3. Cody Kretsinger- Affiliated with the hacker group LulzSec is known to his fellow hackers as “Recursion”. He was convicted in 2013 for his part in a 2011 hack on Sony Playstation, where he managed to get 77 million people’s personal data and cause an outage on the network for 24 days. LulzSec has often been accused of being childish and operating with no real motivation other than, as their name suggests, “the lulz”. They don’t often hack for financial gain – none of the 77 million had their identity stolen – and try to prove just how easy it is to get this kind of data. Kretsinger was granted another relatively light sentence, with only a year in prison for his crimes and many of LulzSec are still at large and operating.




4. Robert Tappan Morris, creator of the “Morris Worm” – a virus that is said to have infected around 6,000 computers. He released it while studying at Cornell in 1988 and was apparently attempting to determine the size of the internet. An innocent enough aim, but he had made his worm death-proof and so it kept replicating itself into unwanted places. He was indicted under the Computer Fraud and Abuse Act and was the first person to do so. As with many of these hackers, his sentence was relatively light – probation, community service and a fine – and he went on to found several companies in the computing sphere.




5. Adrián Alfonso Lamo Atwood was an American threat analyst and hacker. Lamo first gained media attention for breaking into several high-profile computer networks, including those of The New York Times, Yahoo!, and Microsoft, culminating in his 2003 arrest.[6] Lamo was best known for reporting U.S. soldier Chelsea Manning to Army criminal investigators in 2010 for leaking hundreds of thousands of sensitive U.S. government documents to WikiLeaks. Lamo died on March 14, 2018, at the age of 37.



6. Jonathan Joseph James was an American hacker who was the first juvenile incarcerated for cybercrime in the United States. He was the poster boy for teenage hackers, gaining his first conviction at the age of 16 for stealing $170m worth of code from NASA. He did this by hacking into the computers of the Defence Threat Reduction Agency and installing a “backdoor” which gave him access to both messages and source code. He was 15 at the time of the offense and 16 when tried, so he received only a juvenile sentence. He resolved to put this past behind him but in 2007 his name was mentioned in conjunction with a hack on the TJX department store. Maintaining his innocence but convinced he would go to prison, he committed suicide on May 18th, 2008.

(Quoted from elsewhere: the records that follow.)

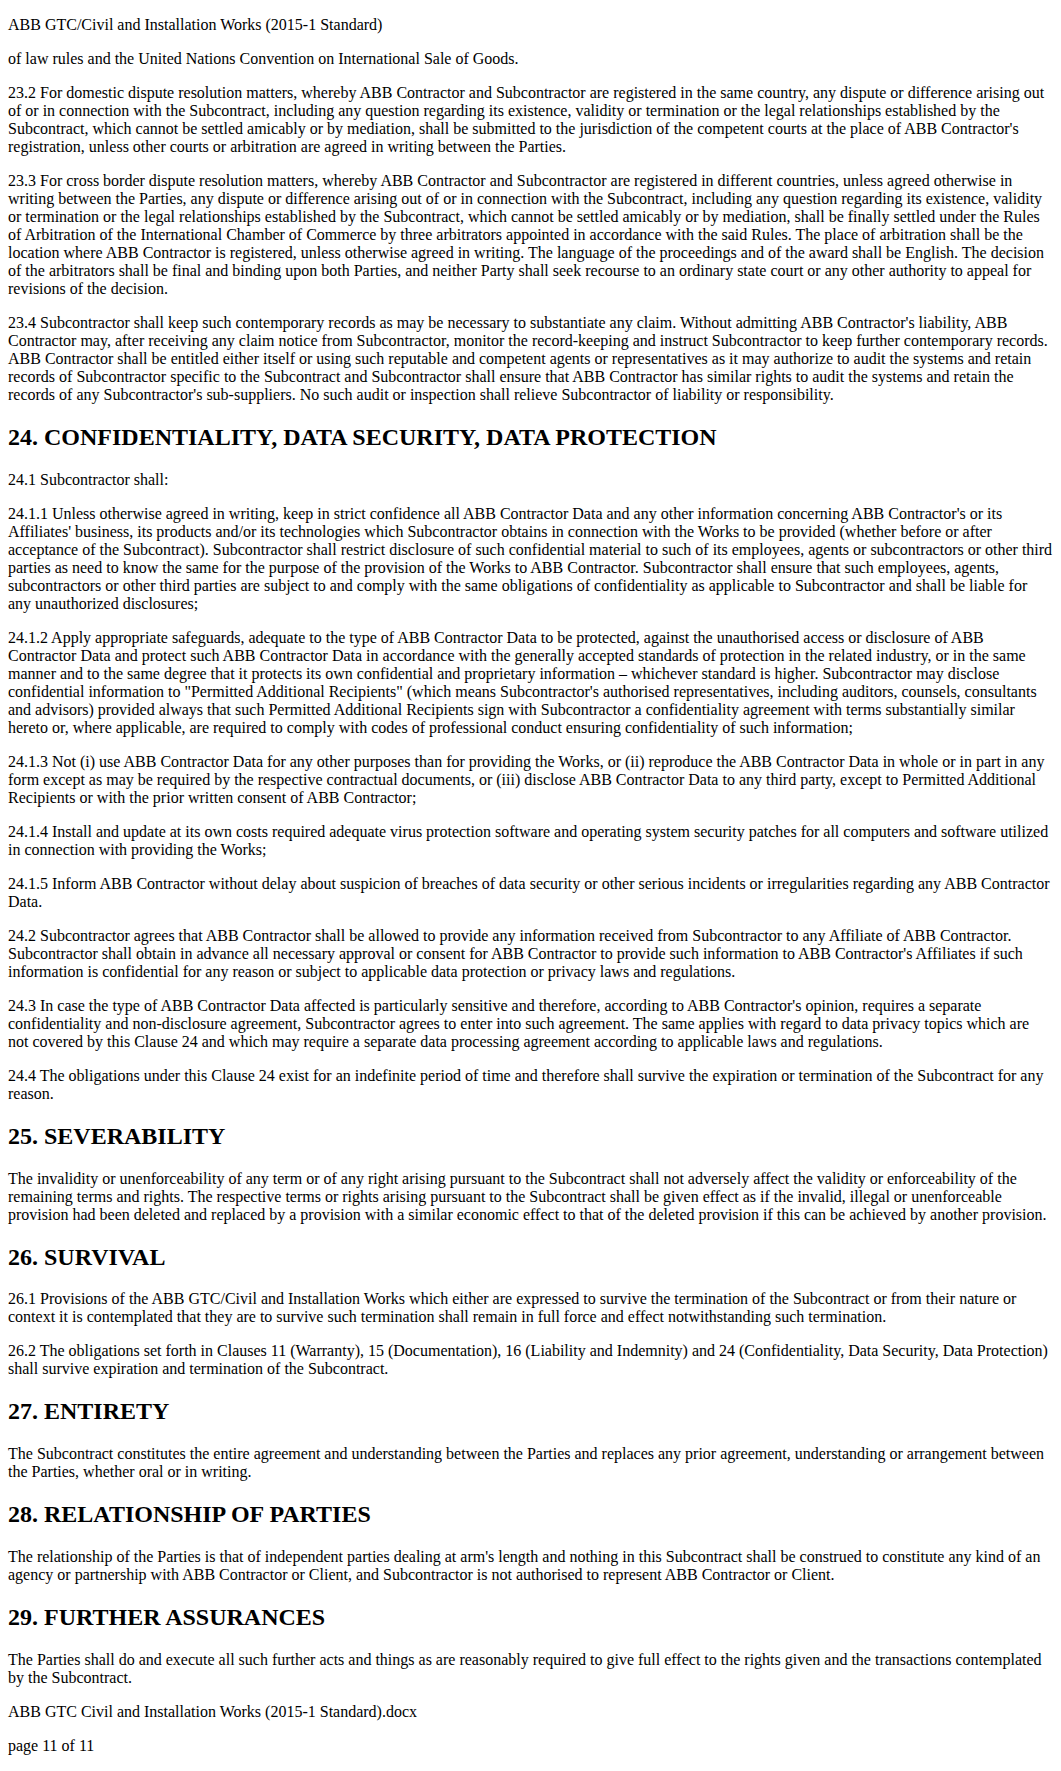ABB GTC/Civil and Installation Works (2015-1 Standard)
of law rules and the United Nations Convention on International Sale of Goods.
23.2 For domestic dispute resolution matters, whereby ABB Contractor and Subcontractor are registered in the same country, any dispute or difference arising out of or in connection with the Subcontract, including any question regarding its existence, validity or termination or the legal relationships established by the Subcontract, which cannot be settled amicably or by mediation, shall be submitted to the jurisdiction of the competent courts at the place of ABB Contractor's registration, unless other courts or arbitration are agreed in writing between the Parties.
23.3 For cross border dispute resolution matters, whereby ABB Contractor and Subcontractor are registered in different countries, unless agreed otherwise in writing between the Parties, any dispute or difference arising out of or in connection with the Subcontract, including any question regarding its existence, validity or termination or the legal relationships established by the Subcontract, which cannot be settled amicably or by mediation, shall be finally settled under the Rules of Arbitration of the International Chamber of Commerce by three arbitrators appointed in accordance with the said Rules. The place of arbitration shall be the location where ABB Contractor is registered, unless otherwise agreed in writing. The language of the proceedings and of the award shall be English. The decision of the arbitrators shall be final and binding upon both Parties, and neither Party shall seek recourse to an ordinary state court or any other authority to appeal for revisions of the decision.
23.4 Subcontractor shall keep such contemporary records as may be necessary to substantiate any claim. Without admitting ABB Contractor's liability, ABB Contractor may, after receiving any claim notice from Subcontractor, monitor the record-keeping and instruct Subcontractor to keep further contemporary records. ABB Contractor shall be entitled either itself or using such reputable and competent agents or representatives as it may authorize to audit the systems and retain records of Subcontractor specific to the Subcontract and Subcontractor shall ensure that ABB Contractor has similar rights to audit the systems and retain the records of any Subcontractor's sub-suppliers. No such audit or inspection shall relieve Subcontractor of liability or responsibility.
24. CONFIDENTIALITY, DATA SECURITY, DATA PROTECTION
24.1 Subcontractor shall:
24.1.1 Unless otherwise agreed in writing, keep in strict confidence all ABB Contractor Data and any other information concerning ABB Contractor's or its Affiliates' business, its products and/or its technologies which Subcontractor obtains in connection with the Works to be provided (whether before or after acceptance of the Subcontract). Subcontractor shall restrict disclosure of such confidential material to such of its employees, agents or subcontractors or other third parties as need to know the same for the purpose of the provision of the Works to ABB Contractor. Subcontractor shall ensure that such employees, agents, subcontractors or other third parties are subject to and comply with the same obligations of confidentiality as applicable to Subcontractor and shall be liable for any unauthorized disclosures;
24.1.2 Apply appropriate safeguards, adequate to the type of ABB Contractor Data to be protected, against the unauthorised access or disclosure of ABB Contractor Data and protect such ABB Contractor Data in accordance with the generally accepted standards of protection in the related industry, or in the same manner and to the same degree that it protects its own confidential and proprietary information – whichever standard is higher. Subcontractor may disclose confidential information to "Permitted Additional Recipients" (which means Subcontractor's authorised representatives, including auditors, counsels, consultants and advisors) provided always that such Permitted Additional Recipients sign with Subcontractor a confidentiality agreement with terms substantially similar hereto or, where applicable, are required to comply with codes of professional conduct ensuring confidentiality of such information;
24.1.3 Not (i) use ABB Contractor Data for any other purposes than for providing the Works, or (ii) reproduce the ABB Contractor Data in whole or in part in any form except as may be required by the respective contractual documents, or (iii) disclose ABB Contractor Data to any third party, except to Permitted Additional Recipients or with the prior written consent of ABB Contractor;
24.1.4 Install and update at its own costs required adequate virus protection software and operating system security patches for all computers and software utilized in connection with providing the Works;
24.1.5 Inform ABB Contractor without delay about suspicion of breaches of data security or other serious incidents or irregularities regarding any ABB Contractor Data.
24.2 Subcontractor agrees that ABB Contractor shall be allowed to provide any information received from Subcontractor to any Affiliate of ABB Contractor. Subcontractor shall obtain in advance all necessary approval or consent for ABB Contractor to provide such information to ABB Contractor's Affiliates if such information is confidential for any reason or subject to applicable data protection or privacy laws and regulations.
24.3 In case the type of ABB Contractor Data affected is particularly sensitive and therefore, according to ABB Contractor's opinion, requires a separate confidentiality and non-disclosure agreement, Subcontractor agrees to enter into such agreement. The same applies with regard to data privacy topics which are not covered by this Clause 24 and which may require a separate data processing agreement according to applicable laws and regulations.
24.4 The obligations under this Clause 24 exist for an indefinite period of time and therefore shall survive the expiration or termination of the Subcontract for any reason.
25. SEVERABILITY
The invalidity or unenforceability of any term or of any right arising pursuant to the Subcontract shall not adversely affect the validity or enforceability of the remaining terms and rights. The respective terms or rights arising pursuant to the Subcontract shall be given effect as if the invalid, illegal or unenforceable provision had been deleted and replaced by a provision with a similar economic effect to that of the deleted provision if this can be achieved by another provision.
26. SURVIVAL
26.1 Provisions of the ABB GTC/Civil and Installation Works which either are expressed to survive the termination of the Subcontract or from their nature or context it is contemplated that they are to survive such termination shall remain in full force and effect notwithstanding such termination.
26.2 The obligations set forth in Clauses 11 (Warranty), 15 (Documentation), 16 (Liability and Indemnity) and 24 (Confidentiality, Data Security, Data Protection) shall survive expiration and termination of the Subcontract.
27. ENTIRETY
The Subcontract constitutes the entire agreement and understanding between the Parties and replaces any prior agreement, understanding or arrangement between the Parties, whether oral or in writing.
28. RELATIONSHIP OF PARTIES
The relationship of the Parties is that of independent parties dealing at arm's length and nothing in this Subcontract shall be construed to constitute any kind of an agency or partnership with ABB Contractor or Client, and Subcontractor is not authorised to represent ABB Contractor or Client.
29. FURTHER ASSURANCES
The Parties shall do and execute all such further acts and things as are reasonably required to give full effect to the rights given and the transactions contemplated by the Subcontract.
ABB GTC Civil and Installation Works (2015-1 Standard).docx
page 11 of 11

7. Jeremy Hammond is an American activist and computer hacker from Chicago. He founded the computer security training website HackThisSite in 2003. Currently serving a 10-year prison sentence, Jeremy Hammond is the hacker who stole 60,000 credit card numbers and used them to make donations to charity. So quite a nice hacker then? He certainly seems to be broadly on the side of good, attacking neo-nazis and holocaust deniers, but there’s no denying he’s on the wrong side of the law at the same time. One of his biggest achievements was hacking the e-mails of the Stratfor group, who specialize in global intelligence and publishing 973 of them on the WikiLeaks website. Among the revelations contained in the e-mails were details of Osama bin Laden’s death and plans to incite a revolution in Venezuela. It was shocking stuff, but it was the credit card theft that saw him sent to jail, some say unfairly.